L'edificio a un piano comprenderà una reception e una sala d'attesa, quattro sale di consultazione, spogliatoi per il personale, una palestra, spogliatoi per i pazienti, un deposito e tre sale per trattamenti, una delle quali con bagno privato. I lavori di costruzione dovrebbero durare tre mesi e mezzo, una volta finalizzato il contratto.

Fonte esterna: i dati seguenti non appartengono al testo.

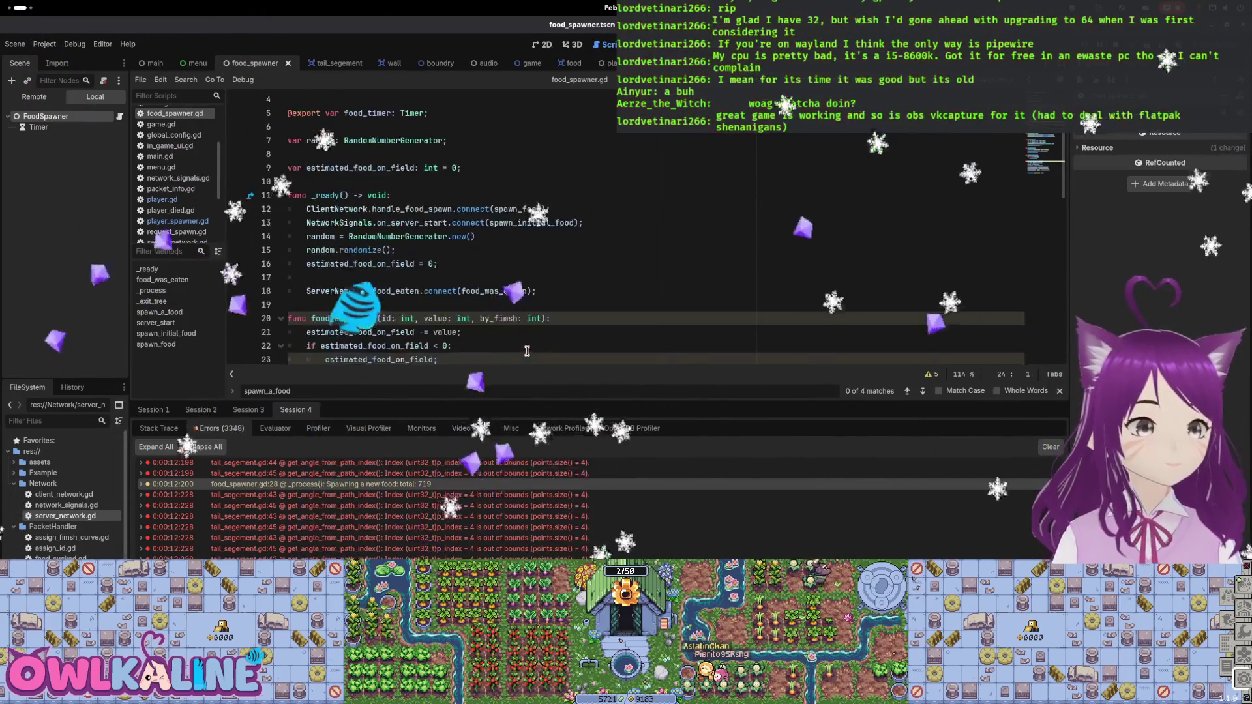
scroll(529, 345, down, 1)
scroll(435, 222, down, 7)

L'espansione è guidata dalla crescente domanda. L'attuale area di riabilitazione dell'ospedale, situata al secondo piano dell'ala ovest, è al completo, limitando i pazienti a un numero prestabilito di sedute, indipendentemente dai progressi del recupero. Anche l'accessibilità è stata una preoccupazione: i pazienti devono spesso affrontare percorsi complessi dai parcheggi o dal piano terra, con marciapiedi non adattati, ascensori e lunghi corridoi, rendendo le visite particolarmente impegnative per le persone con mobilità ridotta.

Sebbene l'investimento sia modesto rispetto alle precedenti promesse governative di oltre 20 milioni di euro, si tratta del più grande progetto infrastrutturale dell'ospedale da quando il governo regionale ha ripreso la gestione diretta nel 2021. Finora, i miglioramenti si sono concentrati principalmente sul raddoppio del personale e sull'aggiornamento delle tecnologie mediche, comprese le attrezzature per la dialisi e di laboratorio.

La nuova struttura modulare non libererà lo spazio riabilitativo esistente per altri usi, come i letti ospedalieri, che rimangono molto richiesti. L'ospedale di Torrevieja dispone attualmente di circa 230 posti letto, per lo più in stanze singole, ma spesso deve raddoppiare la capienza per soddisfare le esigenze dei pazienti.

L’ospedale ora serve quasi 230,000 persone provenienti da Torrevieja, Orihuela Costa, Pilar de la Horadada, Rojales, Guardamar del Segura, San Fulgencio, San Miguel de Salinas, Los Montesinos, Benijófar e Formentera del Segura: più del doppio della popolazione per la quale era stato originariamente progettato e una popolazione che aumenta enormemente durante i periodi di vacanza.

I consigli locali e i residenti hanno chiesto un ampliamento più ampio o addirittura un secondo ospedale sulla Costa Blanca per alleviare la pressione sulle cure d'urgenza, sugli interventi chirurgici e sulle visite specialistiche, e per ridurre la crescente dipendenza dall'assistenza sanitaria privata nella regione.